Use the ChatNoir REST-API in PyTerrier for retrieval/re-ranking against large corpora such as ClueWeb09, ClueWeb12, ClueWeb22, or MS MARCO.

Powered by the chatnoir-api package.

Installation

Install the package from PyPI:

pip install chatnoir-pyterrier

Usage

You can use the ChatNoirRetrieve PyTerrier module in any PyTerrier pipeline, like you would do with BatchRetrieve.

from chatnoir_pyterrier import ChatNoirRetrieve, Feature

chatnoir = ChatNoirRetrieve(index="msmarco-document-v2.1", features=Feature.SNIPPET_TEXT)
chatnoir.search("python library")

Features

ChatNoir provides an extensive set of extra features, such as the full text or page rank / spam rank (for some indices). These can easily be included in the response data frame for usage in subsequent PyTerrier re-ranking stages like so:

from chatnoir_pyterrier import ChatNoirRetrieve, Feature

chatnoir_msmarco_snippet = ChatNoirRetrieve(index="msmarco-document-v2.1", features=Feature.SNIPPET_TEXT)
chatnoir_msmarco_snippet.search("python library")

chatnoir_cw09_page_spam_rank = ChatNoirRetrieve(index="clueweb09", features=Feature.PAGE_RANK | Feature.SPAM_RANK)
chatnoir_cw09_page_spam_rank.search("python library")

Advanced usage

Please check out our sample notebook or open it in Google Colab.

We also provide a hands-on guide for the Touchรฉ 2023 shared tasks here.

Experiments

With chatnoir-pyterrier, it is easy to run benchmarks on a number of shared tasks that run on larger document collections. We demonstrate this by running ChatNoir retrieval on all suported TREC, CLEF, and NTCIR shared tasks available in ir_datasets.

First install the experiment dependencies:

pip install -e .[experiment]

To run the experiments, first create the runs by running:

ray job submit --runtime-env examples/ray-runtime-env.yml --no-wait -- python examples/experiment.py 

This will create runs for each shared task in parallel and save it to a cache.

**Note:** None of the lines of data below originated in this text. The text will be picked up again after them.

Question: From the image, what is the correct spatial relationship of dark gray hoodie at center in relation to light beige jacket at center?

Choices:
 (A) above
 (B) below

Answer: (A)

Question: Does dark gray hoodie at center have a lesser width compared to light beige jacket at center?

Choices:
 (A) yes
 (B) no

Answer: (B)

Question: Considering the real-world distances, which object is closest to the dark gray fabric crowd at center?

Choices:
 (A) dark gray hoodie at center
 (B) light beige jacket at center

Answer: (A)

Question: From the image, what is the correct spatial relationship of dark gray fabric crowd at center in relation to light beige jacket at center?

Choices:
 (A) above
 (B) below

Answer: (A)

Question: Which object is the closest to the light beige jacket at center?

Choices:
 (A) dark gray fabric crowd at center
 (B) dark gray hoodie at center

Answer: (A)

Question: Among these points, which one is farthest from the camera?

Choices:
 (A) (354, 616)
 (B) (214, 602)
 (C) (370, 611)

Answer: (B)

After creating the runs, the experiment.ipynb notebook can be used to analyze the results.

Indexing

Head over to the ChatNoir ir_datasets indexer to learn more on how new ir_datasets-compatible datasets are indexed into ChatNoir.

Development

To build this package and contribute to its development you need to install the build, and setuptools and wheel packages:

pip install build setuptools wheel

(On most systems, these packages are already pre-installed.)

Development installation

Install package and test dependencies:

pip install -e .[test]

Testing

Configure the API keys for testing:

export CHATNOIR_API_KEY="<API_KEY>"

Verify your changes against the test suite to verify.

ruff check .                   # Code format and LINT
mypy .                         # Static typing
bandit -c pyproject.toml -r .  # Security
pytest .                       # Unit tests

Please also add tests for your newly developed code.

Build wheels

Wheels for this package can be built with:

python -m build

Support

If you hit any problems using this package, please file an issue. We're happy to help!

License

This repository is released under the MIT license.